*Data for processing*.

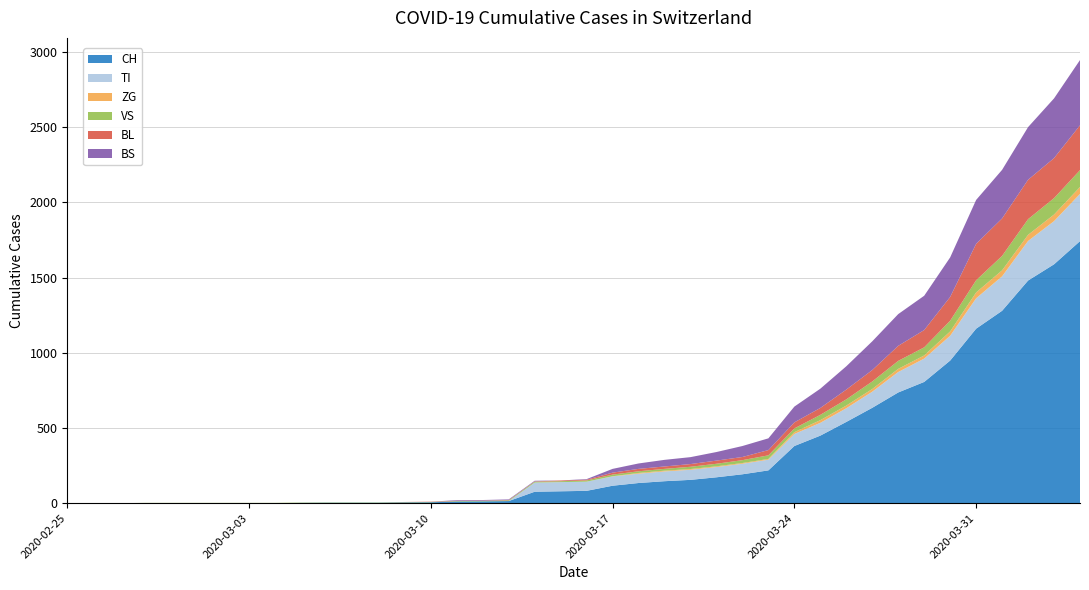

Reading left to right, transcribe all the data shown in this chart.

CH: 2020-02-25=0	2020-02-26=0	2020-02-27=0	2020-02-28=0	2020-02-29=0	2020-03-01=0	2020-03-02=0	2020-03-03=0	2020-03-04=0	2020-03-05=2	2020-03-06=3	2020-03-07=3	2020-03-08=3	2020-03-09=5	2020-03-10=6	2020-03-11=11	2020-03-12=12	2020-03-13=14	2020-03-14=76	2020-03-15=79	2020-03-16=82	2020-03-17=116	2020-03-18=134	2020-03-19=146	2020-03-20=155	2020-03-21=172	2020-03-22=192	2020-03-23=218	2020-03-24=380	2020-03-25=449	2020-03-26=540	2020-03-27=634	2020-03-28=736	2020-03-29=806	2020-03-30=948	2020-03-31=1160	2020-04-01=1279	2020-04-02=1480	2020-04-03=1588	2020-04-04=1742
TI: 2020-02-25=0	2020-02-26=0	2020-02-27=0	2020-02-28=0	2020-02-29=0	2020-03-01=0	2020-03-02=0	2020-03-03=0	2020-03-04=0	2020-03-05=0	2020-03-06=0	2020-03-07=0	2020-03-08=0	2020-03-09=0	2020-03-10=0	2020-03-11=0	2020-03-12=0	2020-03-13=0	2020-03-14=61	2020-03-15=61	2020-03-16=61	2020-03-17=62	2020-03-18=62	2020-03-19=65	2020-03-20=67	2020-03-21=68	2020-03-22=70	2020-03-23=71	2020-03-24=80	2020-03-25=85	2020-03-26=91	2020-03-27=107	2020-03-28=136	2020-03-29=155	2020-03-30=165	2020-03-31=202	2020-04-01=229	2020-04-02=263	2020-04-03=287	2020-04-04=314
ZG: 2020-02-25=0	2020-02-26=0	2020-02-27=0	2020-02-28=0	2020-02-29=0	2020-03-01=0	2020-03-02=0	2020-03-03=0	2020-03-04=0	2020-03-05=0	2020-03-06=0	2020-03-07=0	2020-03-08=0	2020-03-09=0	2020-03-10=0	2020-03-11=0	2020-03-12=0	2020-03-13=0	2020-03-14=0	2020-03-15=0	2020-03-16=0	2020-03-17=1	2020-03-18=5	2020-03-19=5	2020-03-20=5	2020-03-21=5	2020-03-22=5	2020-03-23=5	2020-03-24=12	2020-03-25=18	2020-03-26=18	2020-03-27=18	2020-03-28=21	2020-03-29=21	2020-03-30=29	2020-03-31=39	2020-04-01=40	2020-04-02=41	2020-04-03=44	2020-04-04=46
VS: 2020-02-25=0	2020-02-26=0	2020-02-27=0	2020-02-28=2	2020-02-29=2	2020-03-01=2	2020-03-02=2	2020-03-03=2	2020-03-04=2	2020-03-05=2	2020-03-06=2	2020-03-07=2	2020-03-08=2	2020-03-09=2	2020-03-10=2	2020-03-11=3	2020-03-12=3	2020-03-13=5	2020-03-14=6	2020-03-15=6	2020-03-16=8	2020-03-17=11	2020-03-18=11	2020-03-19=12	2020-03-20=15	2020-03-21=17	2020-03-22=19	2020-03-23=24	2020-03-24=25	2020-03-25=35	2020-03-26=41	2020-03-27=50	2020-03-28=53	2020-03-29=54	2020-03-30=71	2020-03-31=81	2020-04-01=96	2020-04-02=104	2020-04-03=109	2020-04-04=112
BL: 2020-02-25=0	2020-02-26=0	2020-02-27=0	2020-02-28=0	2020-02-29=0	2020-03-01=0	2020-03-02=0	2020-03-03=0	2020-03-04=0	2020-03-05=0	2020-03-06=0	2020-03-07=0	2020-03-08=0	2020-03-09=1	2020-03-10=2	2020-03-11=2	2020-03-12=2	2020-03-13=2	2020-03-14=2	2020-03-15=5	2020-03-16=5	2020-03-17=13	2020-03-18=16	2020-03-19=16	2020-03-20=18	2020-03-21=21	2020-03-22=21	2020-03-23=35	2020-03-24=40	2020-03-25=46	2020-03-26=65	2020-03-27=76	2020-03-28=100	2020-03-29=115	2020-03-30=158	2020-03-31=242	2020-04-01=249	2020-04-02=262	2020-04-03=266	2020-04-04=298
BS: 2020-02-25=0	2020-02-26=0	2020-02-27=0	2020-02-28=0	2020-02-29=0	2020-03-01=0	2020-03-02=0	2020-03-03=0	2020-03-04=0	2020-03-05=0	2020-03-06=0	2020-03-07=0	2020-03-08=0	2020-03-09=0	2020-03-10=0	2020-03-11=4	2020-03-12=4	2020-03-13=4	2020-03-14=4	2020-03-15=0	2020-03-16=4	2020-03-17=25	2020-03-18=36	2020-03-19=44	2020-03-20=46	2020-03-21=57	2020-03-22=73	2020-03-23=78	2020-03-24=105	2020-03-25=128	2020-03-26=155	2020-03-27=191	2020-03-28=211	2020-03-29=228	2020-03-30=263	2020-03-31=292	2020-04-01=323	2020-04-02=350	2020-04-03=397	2020-04-04=434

*The problem*. Tally the lines in the listing above that contain the string "transcribe". Reply with the count alone.

*Problem solution*. 1